According to MSDN, filtdump
uses ILoadFilter::LoadIFilter
to load it's IFilter. I contend that MSDN is lying, since it also claims ILoadFilter::LoadIFilter
only exists on Windows 7, but filtdump
works fine on earler OS's. Process Monitor indicates that it's actually calling LoadIFilter()
from query.dll
, so that's what I'm doing:
public static class NativeMethods
{
// From Windows SDK v7.1, NTQuery.h
[DllImport("query.dll", CharSet = CharSet.Unicode)]
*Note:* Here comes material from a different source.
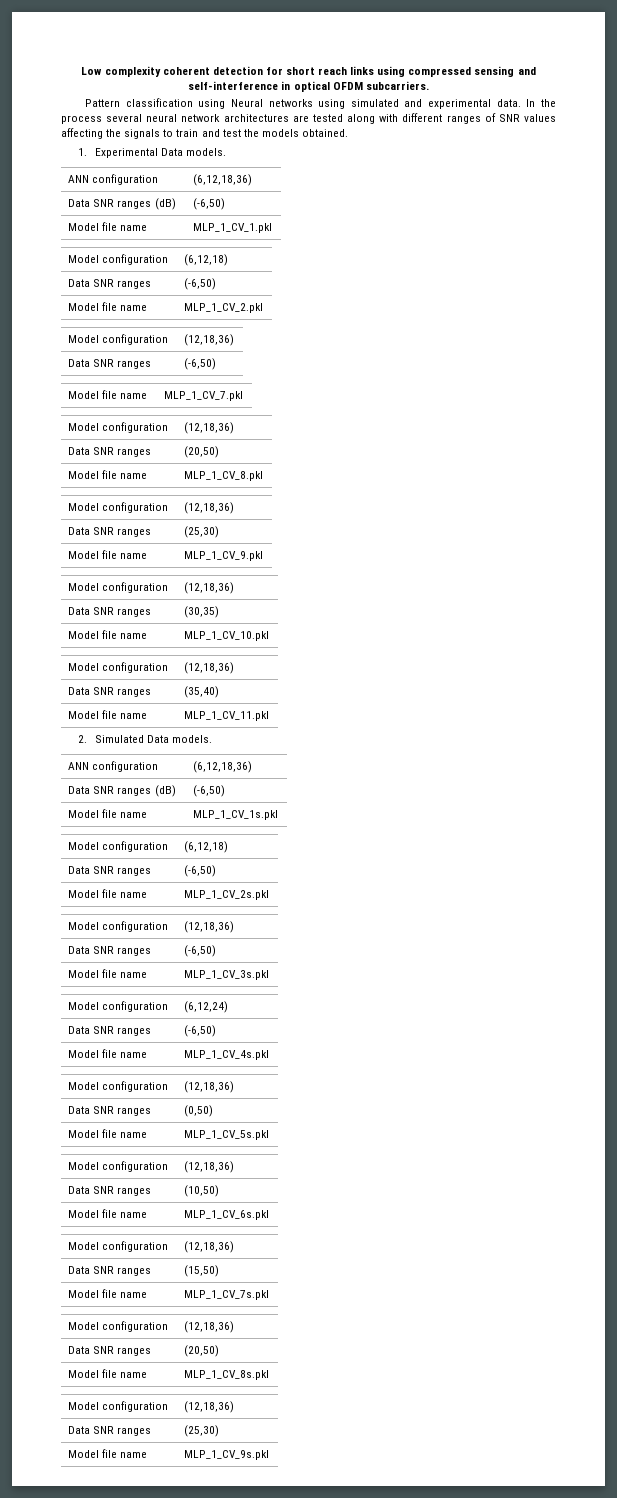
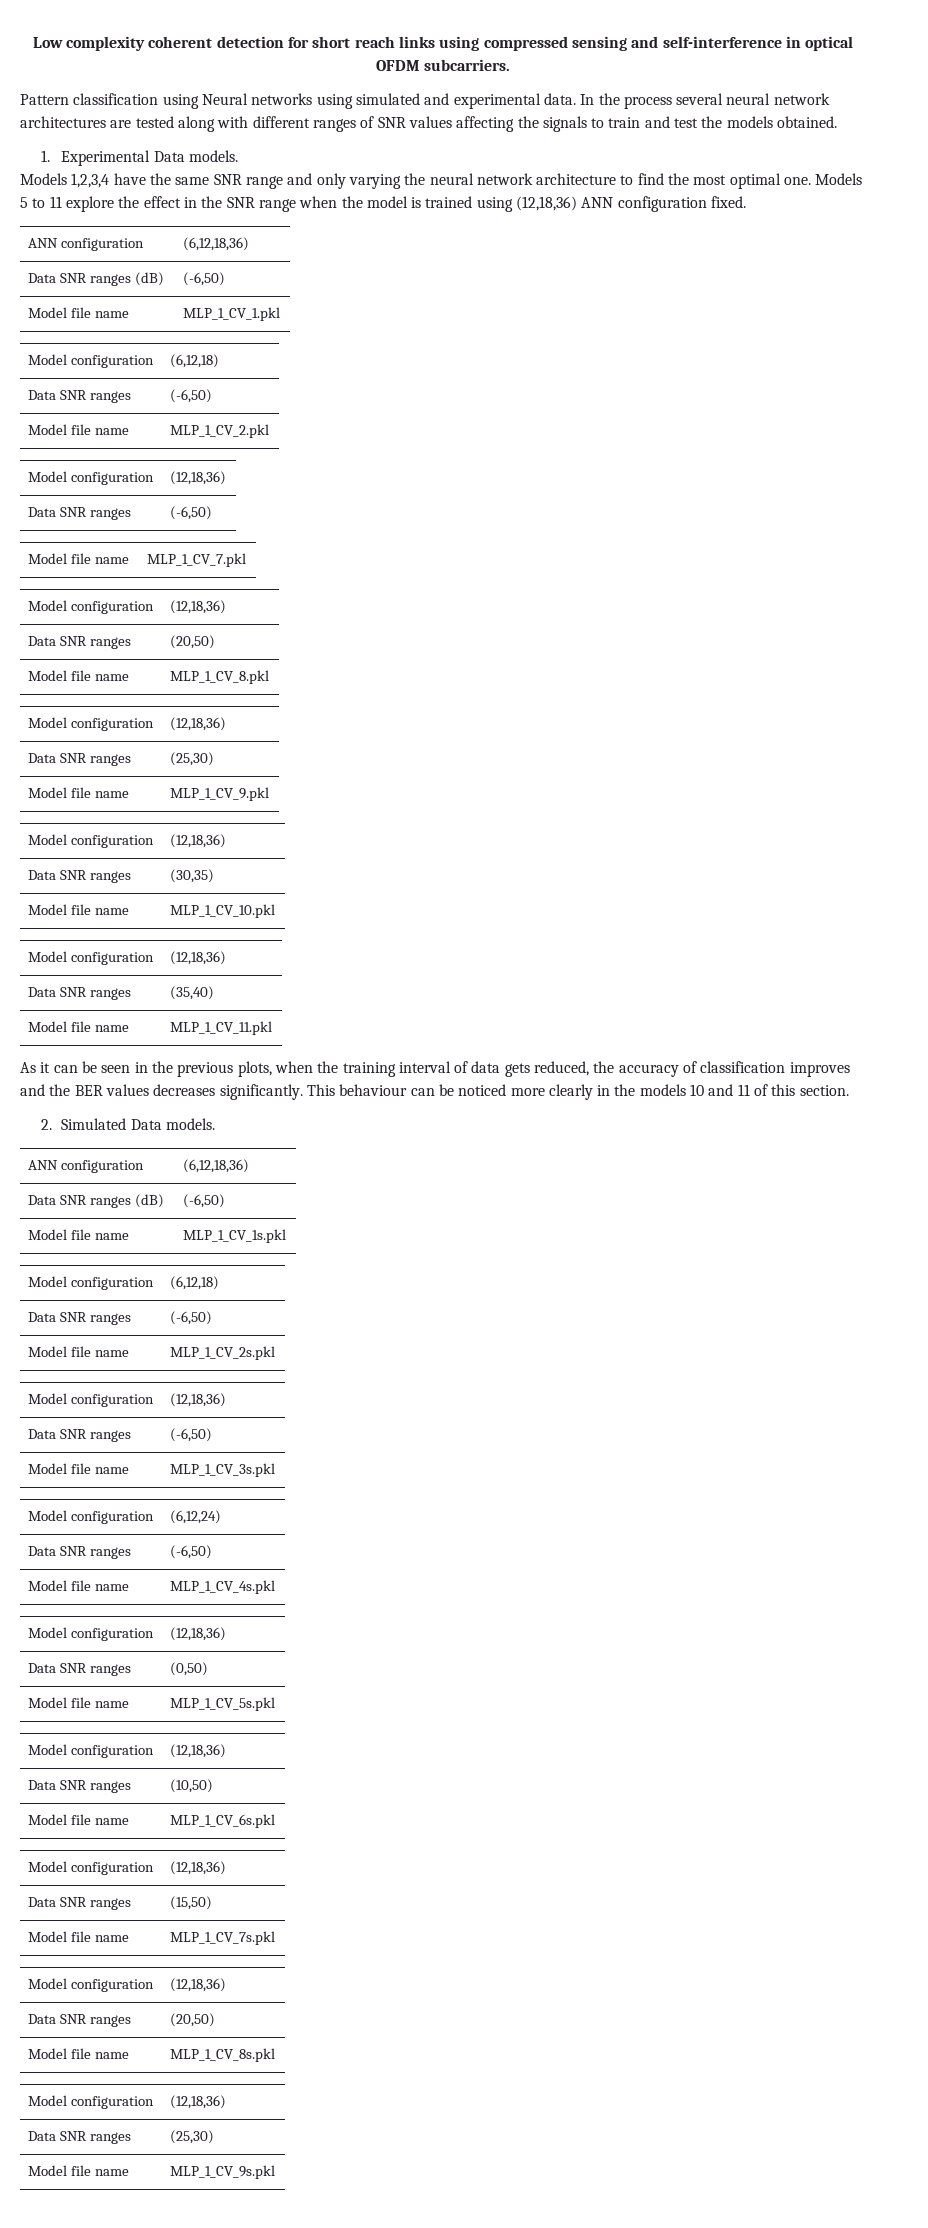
(227, 152) none -> [20,173,863,189] [20,196,747,212] // Models 1,2,3,4 have the same SNR range and only varying the neural network architecture to find the most optimal one. Models 5 to 11 explore the effect in the SNR range when the model is trained using (12,18,36) ANN configuration fixed.
(270, 716) none -> [20,1061,850,1077] [20,1084,849,1100] // As it can be seen in the previous plots, when the training interval of data gets reduced, the accuracy of classification improves and the BER values decreases significantly. This behaviour can be noticed more clearly in the models 10 and 11 of this section.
public static extern int LoadIFilter(
string pwcsPath,
[MarshalAs(UnmanagedType.IUnknown)]
ref object pUnkOuter,
ref IFilter ppIUnk);
}
object iUnknown = null;
IFilter filter = null;
var result = NativeMethods.LoadIFilter(args[0], ref iUnknown, ref filter);
if (result != ResultCodes.S_OK)
{
Console.WriteLine("Failed to load an IFilter for {0}: {1}", args[0], result);
return;
}
For the most part, this application and filtdump
give me the same results -- they can both open and extract text from text, Word document, and Outlook emails, and both fail on the same set of other documents that have no IFilter. However, PDFs are giving me a problem. Filtdump
manages to open and extract the text from most of the PDFs I've thrown at it, but every single one of the PDFs I try with my own application gives me an HRESULT of 0x80004005, E_FAIL.
This is the same error from this question but I'm getting it on every PDF, and filtdump
is not, so I know that the IFilter is working on at least some documents. Has anyone done this kind of thing before with PDFs that can see what I'm doing wrong?